EKB: This past year, I have been very happy to see strong camaraderie and partnership emerge between the new leaders of APALA, AILA, BCALA (Black Caucus of the American Library Association), CALA (Chinese American Librarians Association), and REFORMA (The National Association to Promote Library and Information Services to Latinos and the Spanish-Speaking). Some examples of the collaborative work that I can think of at the moment are: our joint efforts in creating an initial Board of Directors for the Joint Council of Librarians of Color (JCLC). This group will work together on the bylaws to be able to incorporate JCLC as a non-profit organization. Another example is participating in CALA’s President Program at ALA Annual 2015. The program “Partnership beyond CALA: Training Leaders of Color for Action” will address how we can work together on training our leaders. This year APALA President’s Program, “Global Roots, Local Identities: Asian International Adoption and Advocacy” will be co-sponsored by ALA’s Video Round Table (VRT). APALA Program Committee Co-Chairs, Janet Clarke (Vice President) and Peter Spyers-Duran, are organizing a great panel featuring the new film “Geographies of Kinship: International Asian Adoption” by award-winning filmmaker Deann Borshay Liem. The panelists are: Dr. Cathy Choy, a historian working on Asian international adoption, and Maria Taesil Hudson Carpenter, a Korean adoptee librarian-activist and APALA member, who has done extensive work at several Korean adoption centers in the Boston and L.A. areas. In addition, we have also teamed up with APA writer and social justice activist, Paul Ocampo, who has received a grant from the San Francisco Arts Commission Individual Arts to develop a collaborative program at the Manilatown Heritage Foundation during the APALA 35th Anniversary & Symposium. The program will include panelists from APALA, poets, and artists to address how they are invested in incorporating history into their work.
MICD: A great deal of effort and planning is being done to ensure that APALA 35th Anniversary & Symposium will be a great success. How do you see it serving APALA’s future goals and aspirations?
EKB: I think that the fact that we are planning and organizing APALA’s 35th Anniversary & Symposium can only help us in our efforts to raise APALA’s visibility and bring more exposure for our association, our members, and our advocacy work in serving API communities. Another good thing to account for is that the challenges associated with the planning, coordinating, and organizing of the symposium in addition to our regular programs and events for 2015 ALA Annual have only helped our association become stronger. As an example, several of our EB officers, Committee Chairs, and APALA members have accepted the call to wear multiple hats either by chairing or serving on several committees to make APALA’s 35th Anniversary a great celebration! As APALA President, I couldn’t be any more humbled and honored with the work of our volunteers, the support of our partners and sponsors, and the achievements of our association! The commitment of our members and partners to go the extra mile for our association just simply warms my heart! This is a pure testament that no matter what, we are growing new leaders and building a network to establish our core values and vision.

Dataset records
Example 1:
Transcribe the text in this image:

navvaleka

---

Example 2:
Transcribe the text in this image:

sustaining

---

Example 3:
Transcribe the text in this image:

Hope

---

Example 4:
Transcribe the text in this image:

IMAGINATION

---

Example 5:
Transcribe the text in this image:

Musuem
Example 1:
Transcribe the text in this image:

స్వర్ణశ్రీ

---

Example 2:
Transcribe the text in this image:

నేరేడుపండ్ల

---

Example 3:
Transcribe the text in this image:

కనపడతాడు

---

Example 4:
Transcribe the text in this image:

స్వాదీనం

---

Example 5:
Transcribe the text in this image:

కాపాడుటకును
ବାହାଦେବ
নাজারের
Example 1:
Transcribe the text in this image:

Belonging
---
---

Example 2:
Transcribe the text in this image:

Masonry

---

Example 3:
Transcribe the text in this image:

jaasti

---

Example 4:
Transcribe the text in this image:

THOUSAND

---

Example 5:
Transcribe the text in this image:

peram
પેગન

*SET EXERCISE 1*: Using the APALA interview, decide whether each statement below agrees with it, answering yes or no and quoting the words that settle it: (a) The APALA President's Program will be co-sponsored by ALA's Video Round Table. (b) Paul Ocampo received his grant from a Boston arts commission. (c) The Joint Council of Librarians of Color has already been incorporated as a non-profit organization.
*SET EXERCISE 2*: Please extend the APALA interview beyond its final sentence.

*FINAL RESULT 1*:
(a) Yes: "will be co-sponsored by ALA’s Video Round Table (VRT)."
(b) No: "has received a grant from the San Francisco Arts Commission Individual Arts."
(c) No: "This group will work together on the bylaws to be able to incorporate JCLC as a non-profit organization."

*FINAL RESULT 2*:
MICD: What idea or impression do you hope attendees will get out of the APALA 35th Anniversary & Symposium?
EKB: To get started, attendees will have a great opportunity to see and listen to Valarie Kaur, our keynote speaker. She is an award-winning documentary filmmaker, civil rights lawyer, and interfaith leader who centers her work on storytelling for social change. She has led campaigns on hate crimes, racial profiling, immigration detention, marriage equality, solitary confinement, and the open Internet. Attendees will also have the chance to learn new ideas from a diverse pool of programs, panels, and posters related to libraries, librarians, advocacy, and API communities. In addition, folks will be able to network during the community fair and learn from the many local organizations in San Francisco serving API communities. Since the theme for the symposium reflects the work we have accomplished during our 35 years of existence and continue to do, it is safe to say that attendees will have a great symposium to attend!
MICD: Any closing remarks for our readers?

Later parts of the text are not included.